Yesterday he made the first presentation that I have seen him give since The Big Short Was published. He spoke at the Ira Sohn Investment Conference. This is the same event that was mentioned in the fantastic book about David Einhorn's battle with Allied Capital, Fooling Some of the People All of the Time. Other famous presentations made there include Bill Ackman's long case for the bankrupt General Growth Properties and Einhorn's short thesis for Lehman.
The following is a link to outstanding presentation that Eisman made yesterday courtesy of Market Folly:
Subprime Goes to College
It is definitely worth checking out. The gist of the presentation is that for-profit colleges such as Apollo Group (APOL), ITT Educational Services (ESI), Corinthian Colleges (COCO), and Education Mgmt (EDMC) are screwing the government out of millions and millions of dollars by providing Title IV student loans, which are government guaranteed, to "students" who have almost no hope of ever repaying them.
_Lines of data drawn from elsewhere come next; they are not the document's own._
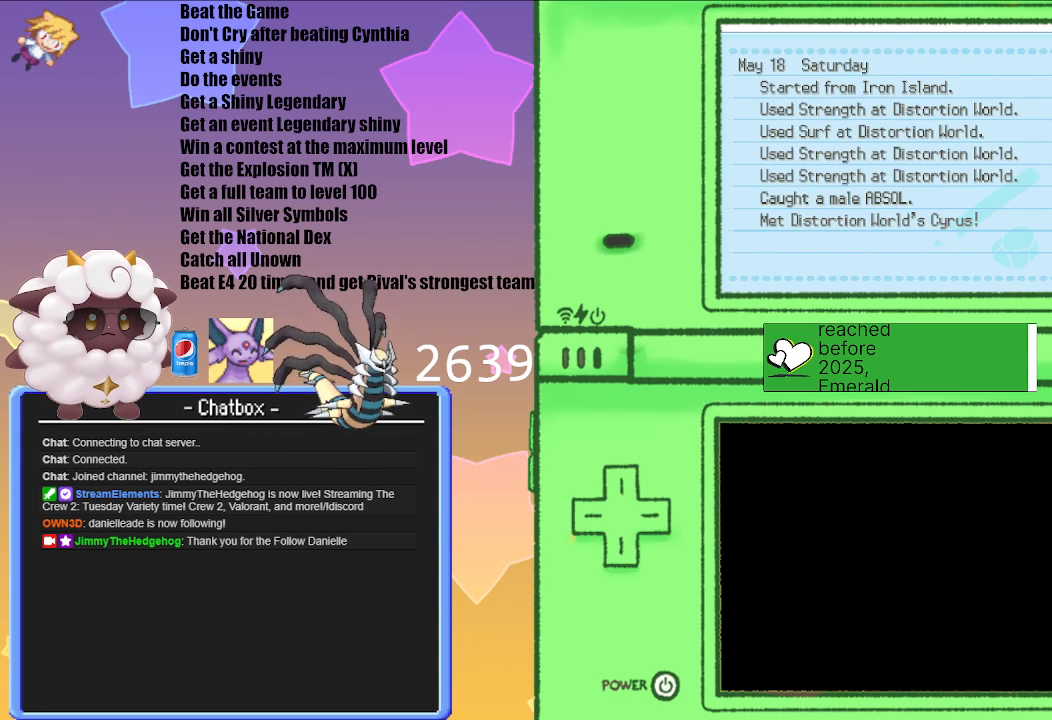
{"buttons": [], "left_stick": "center", "right_stick": "center", "events": [[83, "B", "down"], [133, "B", "up"]]}
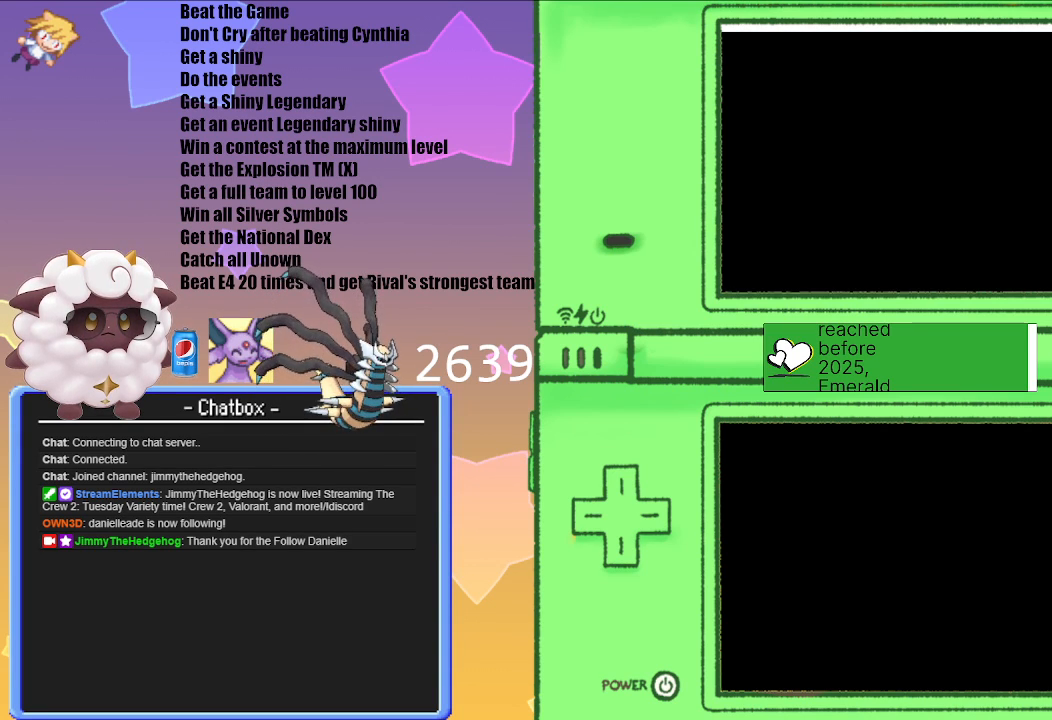
{"buttons": [], "left_stick": "center", "right_stick": "center", "events": []}
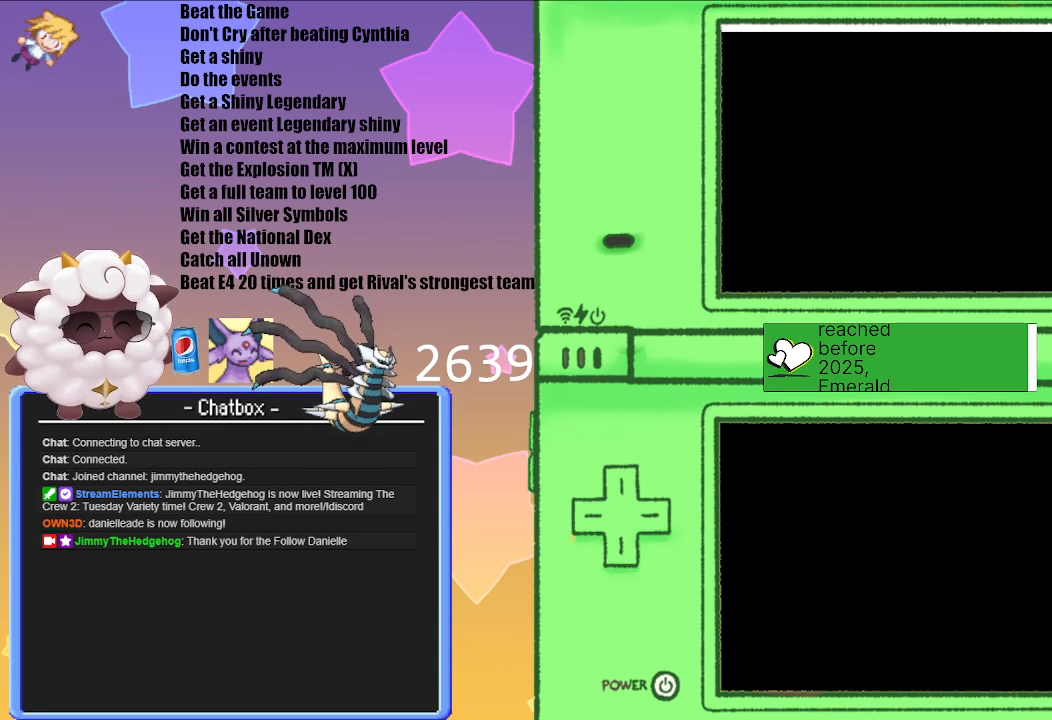
{"buttons": [], "left_stick": "center", "right_stick": "center", "events": []}
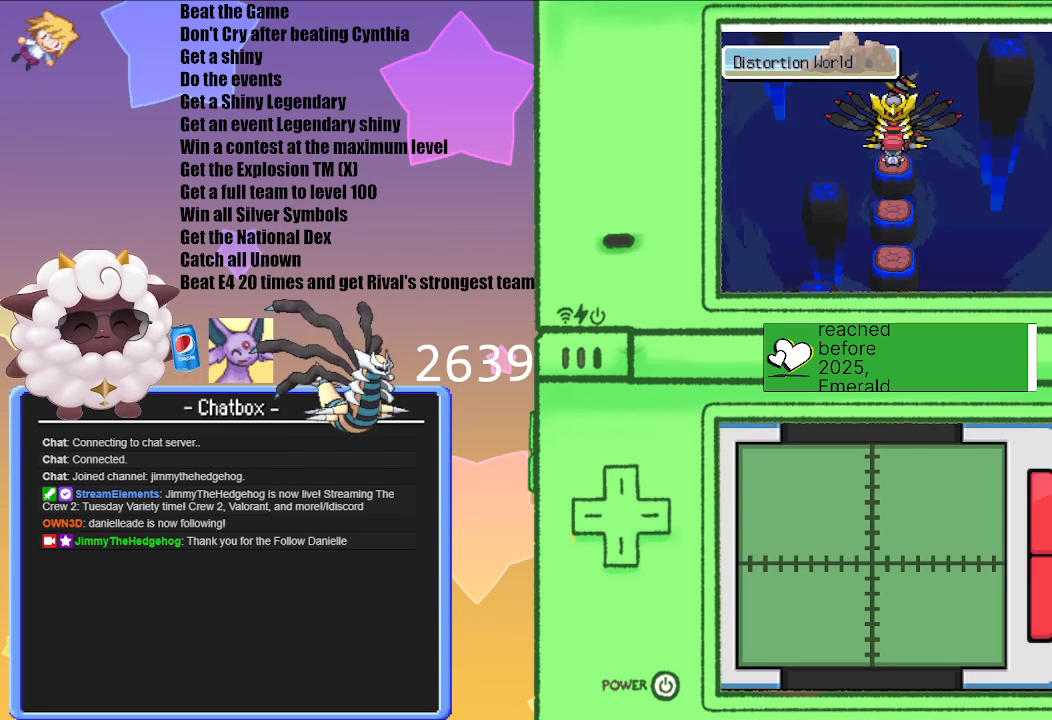
{"buttons": ["A"], "left_stick": "center", "right_stick": "center", "events": [[450, "A", "down"]]}
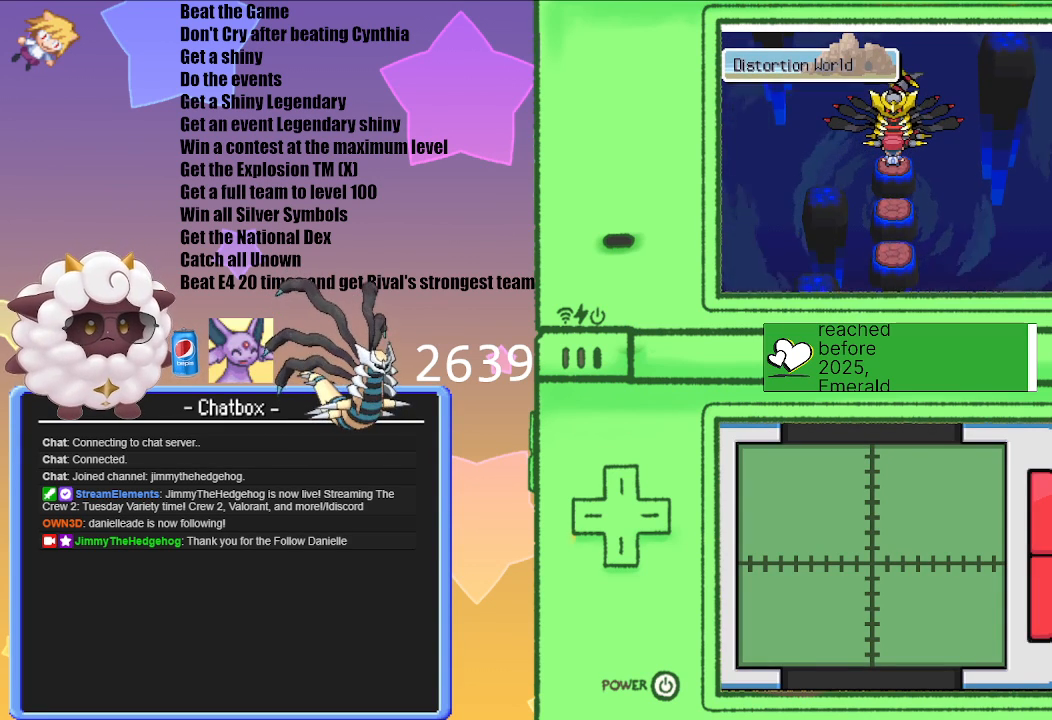
{"buttons": [], "left_stick": "center", "right_stick": "center", "events": [[33, "A", "up"], [250, "A", "down"], [317, "A", "up"], [417, "A", "down"], [483, "A", "up"]]}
These loans have accounted for more than 100% of the revenue growth at these fast-growing institutions. Eisman used Apollo Group as an example. In 2009 APOL's revenue increased by $833 million. More than $1.1 billion of that, over 100%, came from federally-funded loans. Guess how much of that money APOL spent on faculty and instruction...wait for it...$99 million. As Eisman put it, only nine cents of every dollar in student loans provided by the government went to the actual education of students.
On its own, this situation does not appear sustainable, making these companies good short candidates. However, there is an actual catalyst that could cause them to lose a huge chunk of their revenue already in the works. It's called the "Gainful Employment" rule. The Department of Education is rumored to be scheduled to introduce this proposal some time in the next several weeks. This rule seeks to limit students' debt-service-to-income ratio to 8%. It makes sense if one thinks about it...the government should only guarantee loans that students have a realistic chance of actually paying back. What a novel concept.
If this new rule actually passed it has the potential to slice the revenue of public colleges by as much as half by the year 2011. Ouch.
This great presentation has convinced me to add CAPS shorts to all of the four companies that I mentioned above. Check it out, it's definitely worth a read.